According to recordings of the meetings, participants were told that they could be “warriors for Israel” and that “digital campaigns” could be conducted on behalf of the country.

The Ministry of Diaspora Affairs commissioned a campaign aimed at the United States, Israeli officials said. According to a message viewed by the Times, a budget of about $2 million has been set.

Stoic was hired to lead the campaign. On its website and LinkedIn, Stoic says it was founded in 2017 by a team of political and business strategists and describes itself as a political marketing and business intelligence firm. Other companies may have been hired to conduct additional campaigns, an Israeli official said.

Many of the campaign's fake accounts on X, Instagram and Facebook posed as fictitious American students, concerned citizens and local voters. The reports shared articles and statistics that supported Israel's position in the war.

The operation targeted more than a dozen members of Congress, many of whom are Black and Democrats, according to an analysis by FakeReporter. Rep. Ritchie Torres, a New York Democrat who has been vocal about his pro-Israel views, was targeted in addition to Jeffries and Warnock.

Some of the fake accounts responded to Torres' posts on X by commenting on anti-Semitism on college campuses and in major cities across the United States. In response to a Dec. 8 post on X by Torres about fire safety, a fake account responded: “Hamas is perpetrating the conflict,” referring to the Islamic militant group. The post included a hashtag that said Jews were being persecuted.

On Facebook, fake accounts posted on Mr. Jeffries' public page asking if he had seen a report on the United Nations' deployment of Hamas members in Gaza.

Mr. Torres, Mr. Jeffries and Mr. Warnock did not respond to requests for comment.

The campaign also created three fake news sites with names like Non-Agenda and UnFold Magazine, which stole and rewrote material from outlets including CNN and The Wall Street Journal to promote Israel's position during the war, according to the analysis by FakeReporter. Fake accounts on Reddit then linked to articles on so-called news sites to promote them.

The effort was overlooked. The profile pictures used in some accounts sometimes did not match the fictional characters cultivated, and the language used in the posts was stilted.

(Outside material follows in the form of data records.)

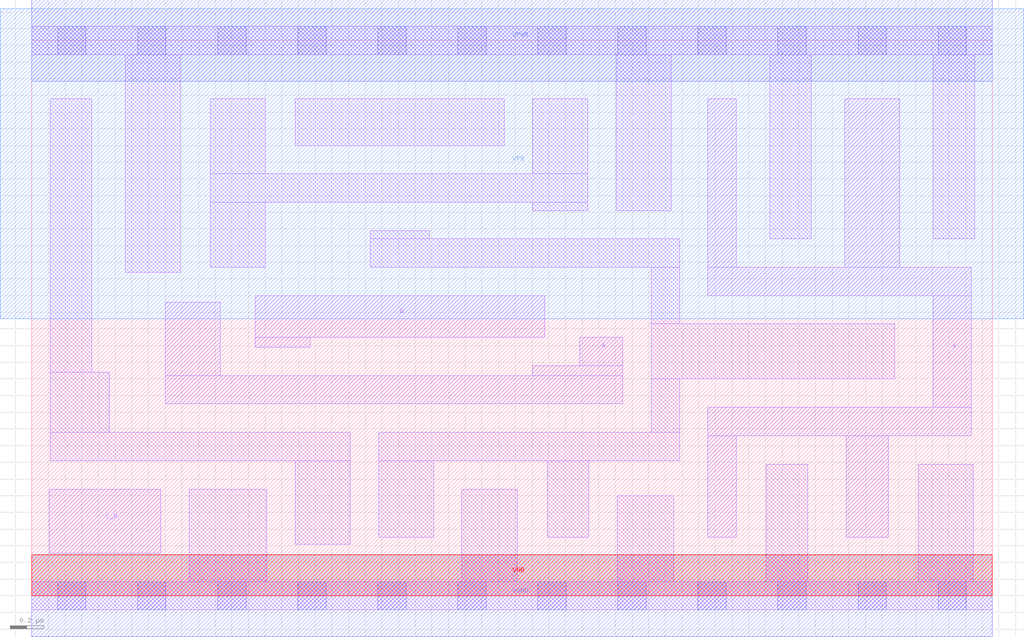
<source format=lef>
# Copyright 2020 The SkyWater PDK Authors
#
# Licensed under the Apache License, Version 2.0 (the "License");
# you may not use this file except in compliance with the License.
# You may obtain a copy of the License at
#
#     https://www.apache.org/licenses/LICENSE-2.0
#
# Unless required by applicable law or agreed to in writing, software
# distributed under the License is distributed on an "AS IS" BASIS,
# WITHOUT WARRANTIES OR CONDITIONS OF ANY KIND, either express or implied.
# See the License for the specific language governing permissions and
# limitations under the License.
#
# SPDX-License-Identifier: Apache-2.0

VERSION 5.7 ;
  NOWIREEXTENSIONATPIN ON ;
  DIVIDERCHAR "/" ;
  BUSBITCHARS "[]" ;
MACRO sky130_fd_sc_ls__or3b_4
  CLASS CORE ;
  FOREIGN sky130_fd_sc_ls__or3b_4 ;
  ORIGIN  0.000000  0.000000 ;
  SIZE  5.760000 BY  3.330000 ;
  SYMMETRY X Y ;
  SITE unit ;
  PIN A
    ANTENNAGATEAREA  0.411000 ;
    DIRECTION INPUT ;
    USE SIGNAL ;
    PORT
      LAYER li1 ;
        RECT 0.800000 1.150000 3.545000 1.320000 ;
        RECT 0.800000 1.320000 1.130000 1.760000 ;
        RECT 3.005000 1.320000 3.545000 1.380000 ;
        RECT 3.285000 1.380000 3.545000 1.550000 ;
    END
  END A
  PIN B
    ANTENNAGATEAREA  0.411000 ;
    DIRECTION INPUT ;
    USE SIGNAL ;
    PORT
      LAYER li1 ;
        RECT 1.340000 1.490000 1.670000 1.550000 ;
        RECT 1.340000 1.550000 3.075000 1.800000 ;
    END
  END B
  PIN C_N
    ANTENNAGATEAREA  0.246000 ;
    DIRECTION INPUT ;
    USE SIGNAL ;
    PORT
      LAYER li1 ;
        RECT 0.105000 0.255000 0.775000 0.640000 ;
    END
  END C_N
  PIN X
    ANTENNADIFFAREA  1.104900 ;
    DIRECTION OUTPUT ;
    USE SIGNAL ;
    PORT
      LAYER li1 ;
        RECT 4.055000 0.350000 4.225000 0.960000 ;
        RECT 4.055000 0.960000 5.635000 1.130000 ;
        RECT 4.055000 1.800000 5.635000 1.970000 ;
        RECT 4.055000 1.970000 4.225000 2.980000 ;
        RECT 4.875000 1.970000 5.205000 2.980000 ;
        RECT 4.885000 0.350000 5.135000 0.960000 ;
        RECT 5.405000 1.130000 5.635000 1.800000 ;
    END
  END X
  PIN VGND
    DIRECTION INOUT ;
    SHAPE ABUTMENT ;
    USE GROUND ;
    PORT
      LAYER met1 ;
        RECT 0.000000 -0.245000 5.760000 0.245000 ;
    END
  END VGND
  PIN VNB
    DIRECTION INOUT ;
    USE GROUND ;
    PORT
      LAYER pwell ;
        RECT 0.000000 0.000000 5.760000 0.245000 ;
    END
  END VNB
  PIN VPB
    DIRECTION INOUT ;
    USE POWER ;
    PORT
      LAYER nwell ;
        RECT -0.190000 1.660000 5.950000 3.520000 ;
    END
  END VPB
  PIN VPWR
    DIRECTION INOUT ;
    SHAPE ABUTMENT ;
    USE POWER ;
    PORT
      LAYER met1 ;
        RECT 0.000000 3.085000 5.760000 3.575000 ;
    END
  END VPWR
  OBS
    LAYER li1 ;
      RECT 0.000000 -0.085000 5.760000 0.085000 ;
      RECT 0.000000  3.245000 5.760000 3.415000 ;
      RECT 0.110000  0.810000 1.910000 0.980000 ;
      RECT 0.110000  0.980000 0.465000 1.340000 ;
      RECT 0.110000  1.340000 0.360000 2.980000 ;
      RECT 0.560000  1.940000 0.890000 3.245000 ;
      RECT 0.945000  0.085000 1.410000 0.640000 ;
      RECT 1.070000  1.970000 1.400000 2.360000 ;
      RECT 1.070000  2.360000 3.335000 2.530000 ;
      RECT 1.070000  2.530000 1.400000 2.980000 ;
      RECT 1.580000  0.310000 1.910000 0.810000 ;
      RECT 1.580000  2.700000 2.835000 2.980000 ;
      RECT 2.030000  1.970000 3.885000 2.140000 ;
      RECT 2.030000  2.140000 2.385000 2.190000 ;
      RECT 2.080000  0.350000 2.410000 0.810000 ;
      RECT 2.080000  0.810000 3.885000 0.980000 ;
      RECT 2.580000  0.085000 2.910000 0.640000 ;
      RECT 3.005000  2.310000 3.335000 2.360000 ;
      RECT 3.005000  2.530000 3.335000 2.980000 ;
      RECT 3.090000  0.350000 3.340000 0.810000 ;
      RECT 3.505000  2.310000 3.835000 3.245000 ;
      RECT 3.510000  0.085000 3.850000 0.600000 ;
      RECT 3.715000  0.980000 3.885000 1.300000 ;
      RECT 3.715000  1.300000 5.175000 1.630000 ;
      RECT 3.715000  1.630000 3.885000 1.970000 ;
      RECT 4.405000  0.085000 4.655000 0.790000 ;
      RECT 4.425000  2.140000 4.675000 3.245000 ;
      RECT 5.315000  0.085000 5.645000 0.790000 ;
      RECT 5.405000  2.140000 5.655000 3.245000 ;
    LAYER mcon ;
      RECT 0.155000 -0.085000 0.325000 0.085000 ;
      RECT 0.155000  3.245000 0.325000 3.415000 ;
      RECT 0.635000 -0.085000 0.805000 0.085000 ;
      RECT 0.635000  3.245000 0.805000 3.415000 ;
      RECT 1.115000 -0.085000 1.285000 0.085000 ;
      RECT 1.115000  3.245000 1.285000 3.415000 ;
      RECT 1.595000 -0.085000 1.765000 0.085000 ;
      RECT 1.595000  3.245000 1.765000 3.415000 ;
      RECT 2.075000 -0.085000 2.245000 0.085000 ;
      RECT 2.075000  3.245000 2.245000 3.415000 ;
      RECT 2.555000 -0.085000 2.725000 0.085000 ;
      RECT 2.555000  3.245000 2.725000 3.415000 ;
      RECT 3.035000 -0.085000 3.205000 0.085000 ;
      RECT 3.035000  3.245000 3.205000 3.415000 ;
      RECT 3.515000 -0.085000 3.685000 0.085000 ;
      RECT 3.515000  3.245000 3.685000 3.415000 ;
      RECT 3.995000 -0.085000 4.165000 0.085000 ;
      RECT 3.995000  3.245000 4.165000 3.415000 ;
      RECT 4.475000 -0.085000 4.645000 0.085000 ;
      RECT 4.475000  3.245000 4.645000 3.415000 ;
      RECT 4.955000 -0.085000 5.125000 0.085000 ;
      RECT 4.955000  3.245000 5.125000 3.415000 ;
      RECT 5.435000 -0.085000 5.605000 0.085000 ;
      RECT 5.435000  3.245000 5.605000 3.415000 ;
  END
END sky130_fd_sc_ls__or3b_4
END LIBRARY

</source>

In at least two cases, accounts with profile photos of Black men posted information about being a “middle-aged Jewish woman.” Out of 118 posts in which the fake accounts shared pro-Israel articles, the same phrase appeared: “I have to reevaluate my opinions because of this new information.”

Last week, Meta and OpenAI published reports attributing the influence campaign to Stoic. Meta said it removed 510 Facebook accounts, 11 Facebook pages, 32 Instagram accounts and one Facebook group linked to the operation. OpenAI said Stoic created fictional characters and biographies intended to replace real people on social media services used in Israel, Canada and the United States to post anti-Islam messages. Many of the posts remain on X.

X did not respond to a request for comment.

On his LinkedIn page, Stoic promoted his ability to run AI-supported campaigns. “Looking ahead, it is clear that the role of AI in political campaigns is poised for a transformational leap, reshaping how campaigns are strategicized, executed, and evaluated,” she wrote.

By Friday, Stoic had removed those posts from LinkedIn.